Hard money lending refers to the practice of borrowing funds in the form of an asset, usually real estate, secured by a borrower’s mortgage. A hard money loan is generally a special type of unsecured loan-and is essentially a different kind of loan-using an asset as collateral. Unlike conventional loans, hard money loans are generally issued by commercial institutions or private individuals. Hard money lenders require a higher degree of collateral to obtain funding. To qualify for a hard money loan, borrowers need to have a viable business plan backed by substantial assets.
Many hard money lenders offer various types of loans. Each lender will have slightly different lending criteria, but most will be in operation for the same type of real estate. Typically, many hard money lenders are either investors trying to make a profit by providing capital to small businesses or individuals, or they are individual homeowners looking to borrow money to finance home improvements. They either originate the loan themselves or work for larger banks. Lenders also sometimes work for credit unions, other government institutions, or publicly traded corporations.
One of the primary purposes of the Hard Money Lenders is to provide short-term financing to borrowers with poor credit histories. In many instances, these lenders will purchase a property on behalf of a business or individual who lacks the necessary credit score to secure a traditional loan from a bank or other such institution. By putting forward the collateral of real estate, the hard money lenders can reduce the rate of interest they charge on this type of financing. However, they may still charge a higher interest rate than is offered by banks. Many times, however, hard money lenders will be willing to take an equal percentage of the loan from the borrower as payment of interest.
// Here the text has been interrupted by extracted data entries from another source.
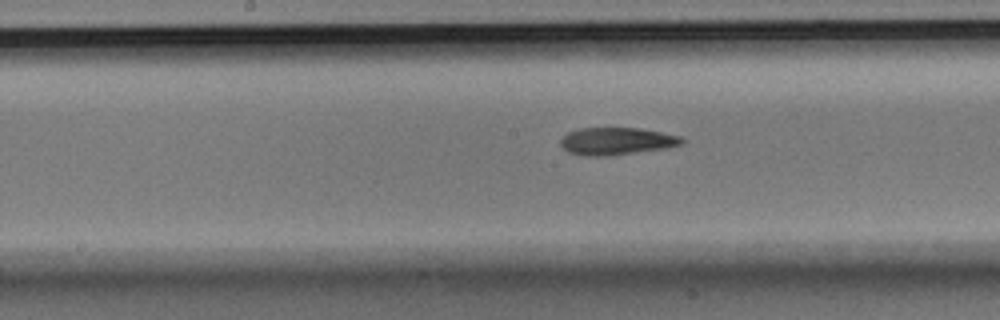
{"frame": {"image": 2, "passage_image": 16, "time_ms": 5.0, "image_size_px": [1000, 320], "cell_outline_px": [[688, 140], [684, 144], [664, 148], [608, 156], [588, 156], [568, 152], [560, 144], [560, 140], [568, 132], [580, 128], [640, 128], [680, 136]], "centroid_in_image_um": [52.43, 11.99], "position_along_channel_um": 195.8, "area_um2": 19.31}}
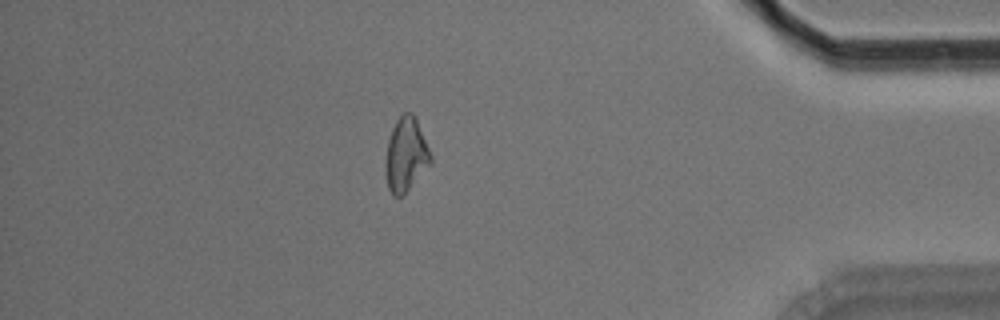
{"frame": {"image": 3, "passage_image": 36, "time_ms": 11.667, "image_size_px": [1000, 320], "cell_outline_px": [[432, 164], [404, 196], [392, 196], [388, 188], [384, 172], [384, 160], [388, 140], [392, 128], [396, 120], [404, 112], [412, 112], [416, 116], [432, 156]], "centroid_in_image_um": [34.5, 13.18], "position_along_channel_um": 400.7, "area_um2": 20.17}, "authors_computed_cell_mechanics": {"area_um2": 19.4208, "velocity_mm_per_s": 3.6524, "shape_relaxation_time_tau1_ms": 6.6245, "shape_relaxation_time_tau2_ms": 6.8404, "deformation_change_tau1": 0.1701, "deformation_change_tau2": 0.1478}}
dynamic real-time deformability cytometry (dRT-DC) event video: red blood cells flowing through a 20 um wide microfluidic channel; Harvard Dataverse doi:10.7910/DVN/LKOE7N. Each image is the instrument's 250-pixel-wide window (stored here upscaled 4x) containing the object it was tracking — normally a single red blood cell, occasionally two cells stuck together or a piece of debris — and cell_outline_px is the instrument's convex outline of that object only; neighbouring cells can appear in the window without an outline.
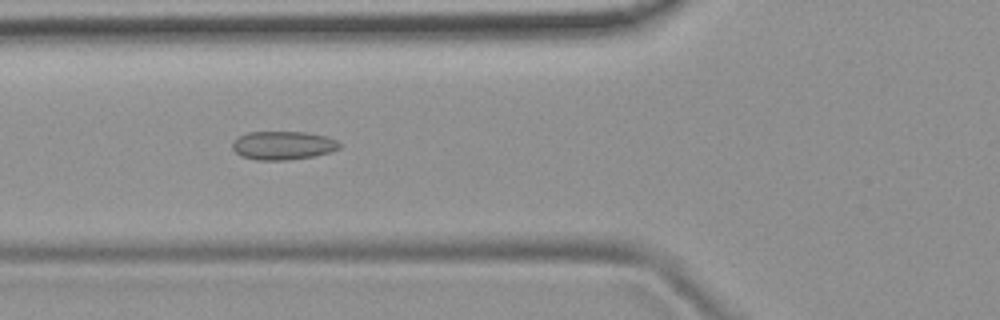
{"species": "common noctule bat (a hibernating species)", "species_latin": "Nyctalus noctula", "temperature_condition": "room temperature", "stored_images_in_passage": 6, "camera_frame_rate_fps": 3000, "um_per_image_px": 0.085, "animal": {"sex": "female", "body_mass_g": 19.9}, "frame": {"image": 1, "passage_image": 6, "time_ms": 5.667, "image_size_px": [1000, 320], "cell_outline_px": [[340, 148], [332, 152], [312, 156], [288, 160], [256, 160], [240, 156], [232, 148], [232, 144], [236, 136], [248, 132], [304, 132], [324, 136], [336, 140], [340, 144]], "centroid_in_image_um": [24.02, 12.36], "position_along_channel_um": 101.8, "area_um2": 17.86}}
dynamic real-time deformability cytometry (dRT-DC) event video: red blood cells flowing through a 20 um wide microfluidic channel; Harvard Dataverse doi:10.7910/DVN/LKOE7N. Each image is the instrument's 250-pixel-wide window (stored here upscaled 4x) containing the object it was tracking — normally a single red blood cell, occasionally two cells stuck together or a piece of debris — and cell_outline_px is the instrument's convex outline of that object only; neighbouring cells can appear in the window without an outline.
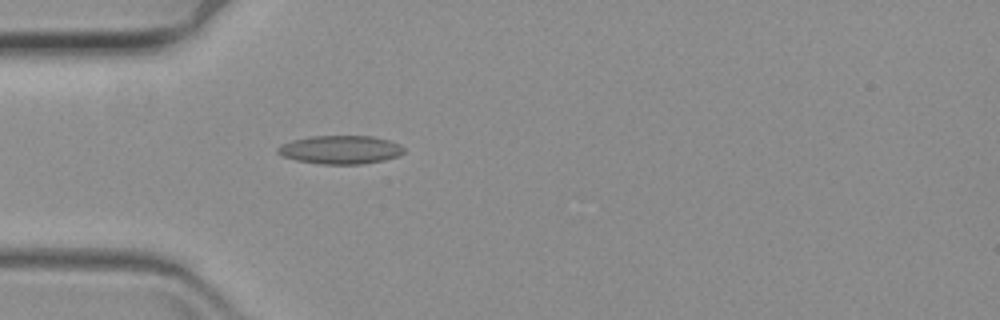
{"species": "common noctule bat (a hibernating species)", "species_latin": "Nyctalus noctula", "temperature_condition": "warm", "stored_images_in_passage": 45, "camera_frame_rate_fps": 3000, "um_per_image_px": 0.085, "animal": {"sex": "female", "body_mass_g": 19.3, "forearm_length_mm": 54.1}, "frame": {"image": 1, "passage_image": 2, "time_ms": 0.333, "image_size_px": [1000, 320], "cell_outline_px": [[404, 152], [400, 156], [384, 160], [360, 164], [320, 164], [296, 160], [284, 156], [276, 152], [276, 148], [280, 144], [292, 140], [308, 136], [372, 136], [388, 140], [400, 144], [404, 148]], "centroid_in_image_um": [28.93, 12.72], "position_along_channel_um": 56.1, "area_um2": 21.04}}
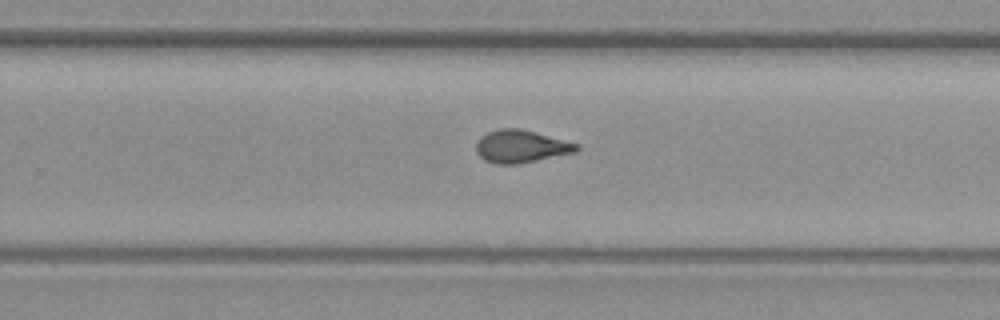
{"frame": {"image": 2, "passage_image": 23, "time_ms": 7.333, "image_size_px": [1000, 320], "cell_outline_px": [[580, 148], [576, 152], [516, 164], [496, 164], [484, 160], [476, 152], [476, 144], [480, 136], [488, 132], [500, 128], [520, 128], [536, 132], [580, 144]], "centroid_in_image_um": [44.28, 12.43], "position_along_channel_um": 285.5, "area_um2": 19.13}}
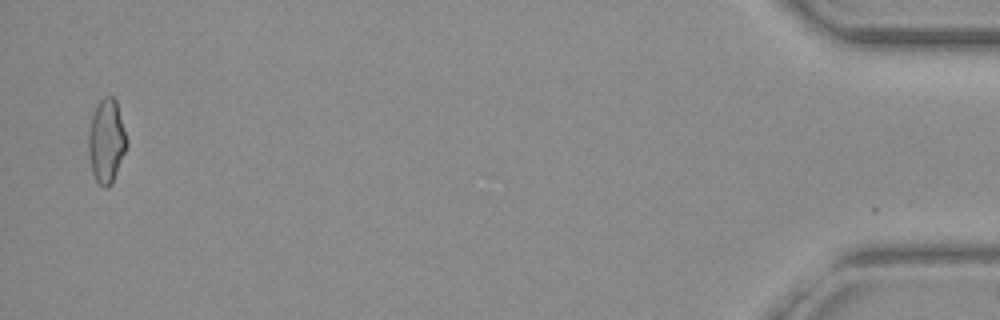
{"frame": {"image": 3, "passage_image": 44, "time_ms": 14.333, "image_size_px": [1000, 320], "cell_outline_px": [[128, 144], [112, 184], [108, 188], [104, 188], [96, 180], [92, 172], [88, 156], [88, 132], [92, 116], [96, 104], [104, 96], [112, 96], [116, 100], [128, 140]], "centroid_in_image_um": [9.04, 11.99], "position_along_channel_um": 426.2, "area_um2": 18.9}}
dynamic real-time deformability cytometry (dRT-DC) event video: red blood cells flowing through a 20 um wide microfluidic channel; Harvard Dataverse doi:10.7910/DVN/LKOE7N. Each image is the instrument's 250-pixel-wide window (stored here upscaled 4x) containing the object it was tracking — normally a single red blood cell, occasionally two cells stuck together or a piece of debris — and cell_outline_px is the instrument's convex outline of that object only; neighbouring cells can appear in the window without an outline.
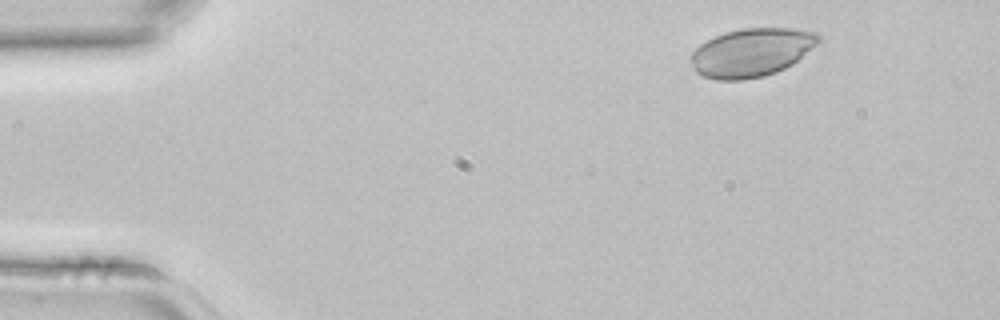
{"species": "common noctule bat (a hibernating species)", "species_latin": "Nyctalus noctula", "temperature_condition": "room temperature", "stored_images_in_passage": 3, "camera_frame_rate_fps": 3000, "um_per_image_px": 0.085, "animal": {"sex": "female", "body_mass_g": 22.7, "forearm_length_mm": 54.2}, "frame": {"image": 1, "passage_image": 1, "time_ms": 0.0, "image_size_px": [1000, 320], "cell_outline_px": [[820, 40], [816, 44], [792, 64], [776, 72], [764, 76], [744, 80], [716, 80], [700, 76], [696, 72], [692, 64], [692, 52], [700, 44], [716, 36], [740, 28], [792, 28], [816, 32], [820, 36]], "centroid_in_image_um": [63.87, 4.47], "position_along_channel_um": 21.1, "area_um2": 35.78}}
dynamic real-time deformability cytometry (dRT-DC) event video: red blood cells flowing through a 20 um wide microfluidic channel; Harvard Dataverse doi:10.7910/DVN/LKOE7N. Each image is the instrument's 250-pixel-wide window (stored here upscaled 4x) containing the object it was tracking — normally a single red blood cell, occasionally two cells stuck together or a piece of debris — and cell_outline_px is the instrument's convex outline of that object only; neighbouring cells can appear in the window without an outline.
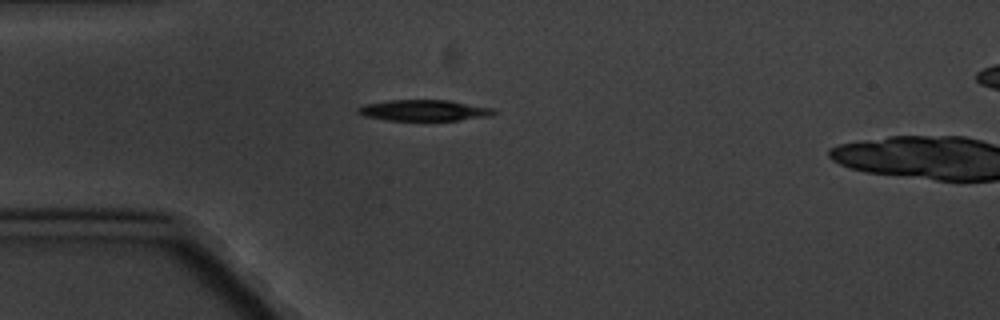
{"species": "common noctule bat (a hibernating species)", "species_latin": "Nyctalus noctula", "temperature_condition": "cold", "stored_images_in_passage": 2, "camera_frame_rate_fps": 3000, "um_per_image_px": 0.085, "animal": {"sex": "male", "body_mass_g": 20.1, "forearm_length_mm": 53.5}, "frame": {"image": 1, "passage_image": 1, "time_ms": 0.0, "image_size_px": [1000, 320], "cell_outline_px": [[500, 112], [492, 116], [460, 120], [384, 120], [364, 116], [356, 112], [356, 108], [364, 104], [392, 100], [448, 100], [496, 108]], "centroid_in_image_um": [36.11, 9.38], "position_along_channel_um": 48.9, "area_um2": 16.94}}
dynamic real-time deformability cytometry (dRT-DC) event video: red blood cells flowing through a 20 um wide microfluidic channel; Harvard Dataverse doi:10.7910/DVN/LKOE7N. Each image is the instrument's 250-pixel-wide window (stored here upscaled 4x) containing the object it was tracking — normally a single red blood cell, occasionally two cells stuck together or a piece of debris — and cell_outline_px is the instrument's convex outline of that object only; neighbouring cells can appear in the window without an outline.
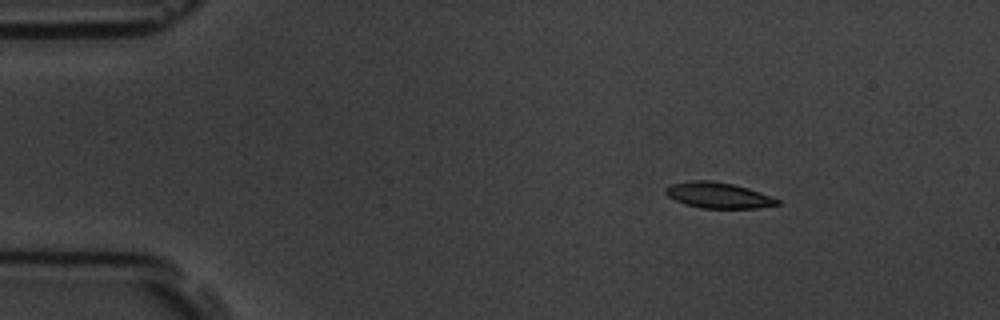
{"species": "common noctule bat (a hibernating species)", "species_latin": "Nyctalus noctula", "temperature_condition": "room temperature", "stored_images_in_passage": 6, "camera_frame_rate_fps": 3000, "um_per_image_px": 0.085, "animal": {"sex": "male", "body_mass_g": 19.5, "forearm_length_mm": 54.6}, "frame": {"image": 1, "passage_image": 2, "time_ms": 1.333, "image_size_px": [1000, 320], "cell_outline_px": [[780, 204], [756, 208], [700, 208], [676, 200], [668, 196], [664, 192], [664, 188], [672, 184], [692, 180], [712, 180], [732, 184], [748, 188], [760, 192], [780, 200]], "centroid_in_image_um": [61.05, 16.59], "position_along_channel_um": 24.0, "area_um2": 16.65}}
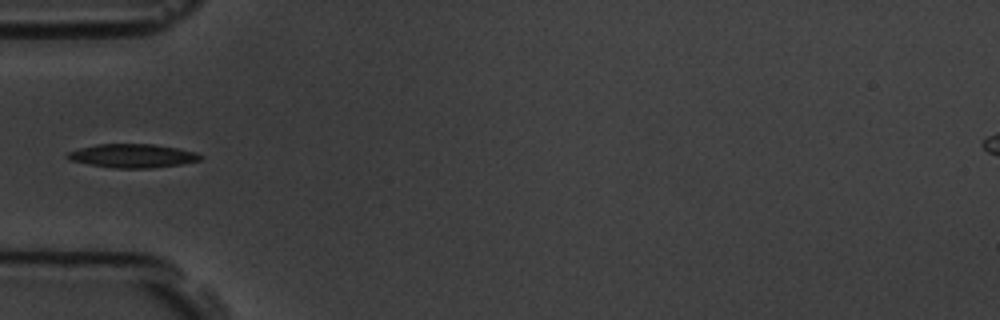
{"frame": {"image": 2, "passage_image": 5, "time_ms": 4.667, "image_size_px": [1000, 320], "cell_outline_px": [[204, 156], [200, 160], [184, 164], [152, 168], [116, 168], [88, 164], [68, 160], [64, 156], [68, 152], [80, 148], [96, 144], [152, 144], [176, 148], [196, 152]], "centroid_in_image_um": [11.26, 13.25], "position_along_channel_um": 73.7, "area_um2": 18.44}}
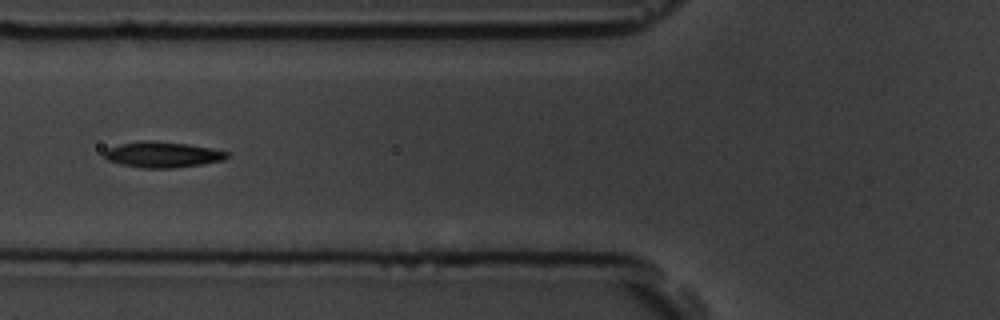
{"frame": {"image": 3, "passage_image": 6, "time_ms": 5.667, "image_size_px": [1000, 320], "cell_outline_px": [[228, 156], [224, 160], [200, 164], [172, 168], [140, 168], [120, 164], [108, 160], [104, 156], [104, 152], [108, 148], [120, 144], [140, 140], [152, 140], [188, 144], [212, 148], [228, 152]], "centroid_in_image_um": [13.79, 13.13], "position_along_channel_um": 112.0, "area_um2": 18.44}}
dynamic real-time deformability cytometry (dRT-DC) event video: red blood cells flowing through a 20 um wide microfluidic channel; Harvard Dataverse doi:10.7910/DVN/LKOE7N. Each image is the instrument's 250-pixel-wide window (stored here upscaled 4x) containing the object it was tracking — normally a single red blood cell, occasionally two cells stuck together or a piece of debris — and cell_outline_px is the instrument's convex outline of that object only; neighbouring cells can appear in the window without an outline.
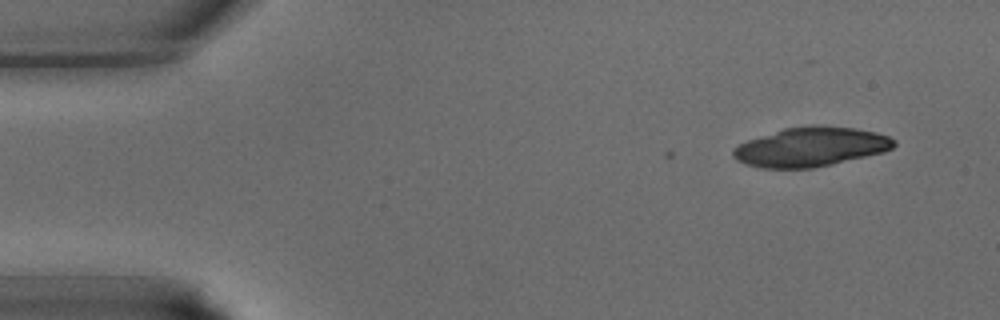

Commercial real estate investors have another use for hard money lenders. In many instances, they will seek to purchase commercial properties at an auction. This is where real estate investors can make a profit by purchasing property at prices that would not normally be available to individual buyers. Some hard money lenders even specialize in helping borrowers who need to purchase property for this type of venture. Some examples of this might be house flippers or investors who are interested in flipping a specific piece of real estate.
As mentioned above, some hard money loans may also be made directly to individual borrowers rather than larger companies. In these cases, the lenders are working for the borrowers and providing them the collateral they need to obtain the house or business they want. Typically, this type of lending is made to businesses that are already in operation, but some larger companies may also be able to obtain this type of financing without requiring collateral.
There are several disadvantages to working with these lenders beyond the fact that you usually do not receive the same interest rates as with traditional lenders. Usually, they require that borrowers pay back loans every month. Although it varies from company to company, they often require you to repay your loan within a year or two after the end of the term. While the terms of repayment are generally more rigid, they do provide some borrowers with an opportunity to quickly pay off their loans without having to worry about their credit rating.
There are, however, some cons to working with these lenders that you should be aware of before applying. Hard money lending is generally a higher risk than a traditional loan. Because the company uses your property as collateral, they take on a greater risk than a traditional loan would. Hard money lenders are also typically not willing to work with small business borrowers, which can be difficult for new ventures or existing businesses that have been established but are looking for more capital.
As with any loan, there are advantages and disadvantages. Hard money lending is not right for every borrower. If you do decide to work with one of these lenders, it is important to fully understand all of their terms and conditions. Make sure you can pay back your loan promptly, or else you will end up losing your collateral and your home. When looking for lenders, talk to friends, family members, and your local bank for suggestions as to who they recommend. They may have some experience with lending in this area and can assist you in finding the lender that best suits your needs.